DATASET ENTRIES:
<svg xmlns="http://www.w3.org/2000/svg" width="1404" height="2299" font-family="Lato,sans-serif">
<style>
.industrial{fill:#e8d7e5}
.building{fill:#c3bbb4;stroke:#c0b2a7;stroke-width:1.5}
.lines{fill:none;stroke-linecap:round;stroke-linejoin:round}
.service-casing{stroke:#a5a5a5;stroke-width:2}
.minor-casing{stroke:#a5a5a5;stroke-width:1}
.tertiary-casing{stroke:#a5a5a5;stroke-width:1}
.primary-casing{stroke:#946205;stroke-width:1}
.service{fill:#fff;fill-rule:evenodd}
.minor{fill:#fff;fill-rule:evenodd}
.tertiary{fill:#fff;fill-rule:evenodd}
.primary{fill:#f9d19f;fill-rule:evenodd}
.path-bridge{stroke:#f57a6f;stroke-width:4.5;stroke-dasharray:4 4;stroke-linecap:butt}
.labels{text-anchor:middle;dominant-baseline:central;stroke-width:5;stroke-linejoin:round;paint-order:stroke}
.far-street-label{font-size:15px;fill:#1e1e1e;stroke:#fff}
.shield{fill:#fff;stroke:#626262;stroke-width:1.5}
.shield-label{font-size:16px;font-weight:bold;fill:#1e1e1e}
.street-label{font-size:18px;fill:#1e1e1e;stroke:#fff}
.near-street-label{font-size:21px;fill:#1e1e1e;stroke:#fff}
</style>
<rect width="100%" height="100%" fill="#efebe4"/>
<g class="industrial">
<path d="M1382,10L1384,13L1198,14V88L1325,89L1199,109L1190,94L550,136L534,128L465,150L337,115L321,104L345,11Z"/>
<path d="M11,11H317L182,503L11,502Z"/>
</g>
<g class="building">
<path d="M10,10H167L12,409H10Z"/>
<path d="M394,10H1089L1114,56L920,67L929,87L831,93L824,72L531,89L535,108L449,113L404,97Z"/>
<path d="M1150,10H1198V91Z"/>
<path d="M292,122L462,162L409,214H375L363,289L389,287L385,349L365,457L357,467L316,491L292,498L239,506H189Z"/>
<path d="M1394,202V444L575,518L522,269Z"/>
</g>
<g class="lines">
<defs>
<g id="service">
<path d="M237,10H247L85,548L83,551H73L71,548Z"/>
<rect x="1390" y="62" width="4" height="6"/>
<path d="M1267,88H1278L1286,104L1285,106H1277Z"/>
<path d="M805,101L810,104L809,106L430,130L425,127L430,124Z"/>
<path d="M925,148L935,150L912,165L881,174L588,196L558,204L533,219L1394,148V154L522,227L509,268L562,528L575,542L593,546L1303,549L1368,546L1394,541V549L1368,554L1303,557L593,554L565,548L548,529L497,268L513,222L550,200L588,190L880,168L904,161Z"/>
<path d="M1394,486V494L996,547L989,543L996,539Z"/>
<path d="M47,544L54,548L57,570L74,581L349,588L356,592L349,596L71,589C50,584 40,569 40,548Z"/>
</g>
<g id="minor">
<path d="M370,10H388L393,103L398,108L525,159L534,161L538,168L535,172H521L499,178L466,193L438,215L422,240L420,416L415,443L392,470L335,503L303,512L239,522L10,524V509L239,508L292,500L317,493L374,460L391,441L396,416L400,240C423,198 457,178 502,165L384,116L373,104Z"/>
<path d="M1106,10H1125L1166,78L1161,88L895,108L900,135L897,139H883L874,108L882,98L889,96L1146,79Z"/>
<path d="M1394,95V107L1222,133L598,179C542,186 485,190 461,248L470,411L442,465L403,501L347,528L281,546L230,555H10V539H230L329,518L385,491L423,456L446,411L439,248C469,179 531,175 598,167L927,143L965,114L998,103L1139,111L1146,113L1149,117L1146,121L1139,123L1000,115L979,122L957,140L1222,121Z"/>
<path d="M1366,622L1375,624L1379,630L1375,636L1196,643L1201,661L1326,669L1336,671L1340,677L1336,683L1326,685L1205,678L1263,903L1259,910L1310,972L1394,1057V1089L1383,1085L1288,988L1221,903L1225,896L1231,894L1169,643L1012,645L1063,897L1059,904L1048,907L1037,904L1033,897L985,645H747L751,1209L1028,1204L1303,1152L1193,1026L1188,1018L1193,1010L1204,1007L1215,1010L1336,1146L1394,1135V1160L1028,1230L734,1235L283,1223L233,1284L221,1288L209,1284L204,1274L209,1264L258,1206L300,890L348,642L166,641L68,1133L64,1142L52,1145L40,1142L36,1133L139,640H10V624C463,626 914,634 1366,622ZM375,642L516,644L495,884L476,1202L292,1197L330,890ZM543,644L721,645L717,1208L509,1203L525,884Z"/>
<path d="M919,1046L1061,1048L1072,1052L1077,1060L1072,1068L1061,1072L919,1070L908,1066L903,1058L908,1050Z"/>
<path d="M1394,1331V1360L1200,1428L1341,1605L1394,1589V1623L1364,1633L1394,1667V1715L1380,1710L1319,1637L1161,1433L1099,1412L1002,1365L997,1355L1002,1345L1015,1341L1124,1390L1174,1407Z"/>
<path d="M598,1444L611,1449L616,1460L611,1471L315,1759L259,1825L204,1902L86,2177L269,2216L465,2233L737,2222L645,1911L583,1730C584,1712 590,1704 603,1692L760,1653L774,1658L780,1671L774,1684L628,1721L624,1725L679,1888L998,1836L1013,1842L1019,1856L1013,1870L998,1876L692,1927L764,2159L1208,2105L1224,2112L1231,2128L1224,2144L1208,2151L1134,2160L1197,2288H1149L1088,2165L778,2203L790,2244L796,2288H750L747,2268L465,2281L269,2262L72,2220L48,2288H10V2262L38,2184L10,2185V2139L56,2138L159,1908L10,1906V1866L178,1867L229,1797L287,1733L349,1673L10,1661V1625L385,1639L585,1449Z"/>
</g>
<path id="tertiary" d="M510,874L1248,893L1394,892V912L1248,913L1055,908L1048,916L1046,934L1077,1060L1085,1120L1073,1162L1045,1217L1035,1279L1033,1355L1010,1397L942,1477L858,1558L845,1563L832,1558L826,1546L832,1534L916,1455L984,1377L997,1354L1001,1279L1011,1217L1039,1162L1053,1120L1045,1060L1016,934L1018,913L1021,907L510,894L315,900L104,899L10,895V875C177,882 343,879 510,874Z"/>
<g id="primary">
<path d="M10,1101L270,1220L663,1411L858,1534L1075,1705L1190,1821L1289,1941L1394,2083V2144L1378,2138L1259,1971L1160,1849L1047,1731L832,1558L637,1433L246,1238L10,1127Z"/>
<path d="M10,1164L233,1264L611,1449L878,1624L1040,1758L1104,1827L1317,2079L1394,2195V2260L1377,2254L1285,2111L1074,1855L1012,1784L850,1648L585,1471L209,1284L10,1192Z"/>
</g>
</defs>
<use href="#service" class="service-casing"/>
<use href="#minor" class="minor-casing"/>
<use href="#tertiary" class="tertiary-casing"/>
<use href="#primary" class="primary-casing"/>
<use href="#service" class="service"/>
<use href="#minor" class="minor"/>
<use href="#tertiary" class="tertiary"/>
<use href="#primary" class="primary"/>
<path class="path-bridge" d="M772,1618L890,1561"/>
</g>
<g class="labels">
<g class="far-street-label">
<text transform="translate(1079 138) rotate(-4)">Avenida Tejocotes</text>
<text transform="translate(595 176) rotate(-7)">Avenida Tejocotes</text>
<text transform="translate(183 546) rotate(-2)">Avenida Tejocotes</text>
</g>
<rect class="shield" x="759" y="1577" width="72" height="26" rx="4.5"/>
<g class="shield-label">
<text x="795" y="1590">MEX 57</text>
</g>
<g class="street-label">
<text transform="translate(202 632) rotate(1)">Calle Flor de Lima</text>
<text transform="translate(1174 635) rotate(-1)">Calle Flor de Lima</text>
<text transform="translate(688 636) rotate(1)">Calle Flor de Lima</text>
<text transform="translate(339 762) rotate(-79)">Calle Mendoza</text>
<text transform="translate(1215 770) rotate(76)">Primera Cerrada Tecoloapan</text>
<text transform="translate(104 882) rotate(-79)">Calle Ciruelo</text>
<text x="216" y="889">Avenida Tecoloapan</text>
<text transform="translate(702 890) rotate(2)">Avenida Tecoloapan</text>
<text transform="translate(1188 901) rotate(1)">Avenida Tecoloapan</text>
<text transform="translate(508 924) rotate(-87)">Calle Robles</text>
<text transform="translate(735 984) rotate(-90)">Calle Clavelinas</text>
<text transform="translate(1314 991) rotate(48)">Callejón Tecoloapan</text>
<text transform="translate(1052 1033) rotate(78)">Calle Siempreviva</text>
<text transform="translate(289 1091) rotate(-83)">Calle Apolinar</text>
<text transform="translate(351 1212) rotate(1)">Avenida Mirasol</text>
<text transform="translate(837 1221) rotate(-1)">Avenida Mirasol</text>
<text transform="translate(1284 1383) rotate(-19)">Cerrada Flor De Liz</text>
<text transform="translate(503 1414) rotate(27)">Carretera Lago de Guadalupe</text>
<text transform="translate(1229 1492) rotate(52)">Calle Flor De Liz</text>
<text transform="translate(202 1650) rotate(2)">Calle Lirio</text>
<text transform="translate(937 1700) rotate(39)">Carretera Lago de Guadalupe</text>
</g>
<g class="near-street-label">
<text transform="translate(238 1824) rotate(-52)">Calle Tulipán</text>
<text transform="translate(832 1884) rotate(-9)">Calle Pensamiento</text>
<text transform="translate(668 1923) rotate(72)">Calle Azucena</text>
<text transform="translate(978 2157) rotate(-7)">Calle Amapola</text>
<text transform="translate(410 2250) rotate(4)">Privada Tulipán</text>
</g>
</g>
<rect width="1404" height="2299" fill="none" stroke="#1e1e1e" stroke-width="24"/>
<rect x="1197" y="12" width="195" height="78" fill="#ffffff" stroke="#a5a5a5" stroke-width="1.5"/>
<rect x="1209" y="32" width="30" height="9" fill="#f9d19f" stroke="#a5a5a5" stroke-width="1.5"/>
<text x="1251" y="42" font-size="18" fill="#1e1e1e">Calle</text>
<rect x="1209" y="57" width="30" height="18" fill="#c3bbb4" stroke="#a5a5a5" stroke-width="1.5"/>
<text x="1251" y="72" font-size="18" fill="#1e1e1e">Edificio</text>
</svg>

PROBLEM REQUIREMENTS:
The word "service" appears in some of the lines above. Copy those lines.

RESPONSE FOR THIS EXERCISE:
.service-casing{stroke:#a5a5a5;stroke-width:2}
.service{fill:#fff;fill-rule:evenodd}
<g id="service">
<use href="#service" class="service-casing"/>
<use href="#service" class="service"/>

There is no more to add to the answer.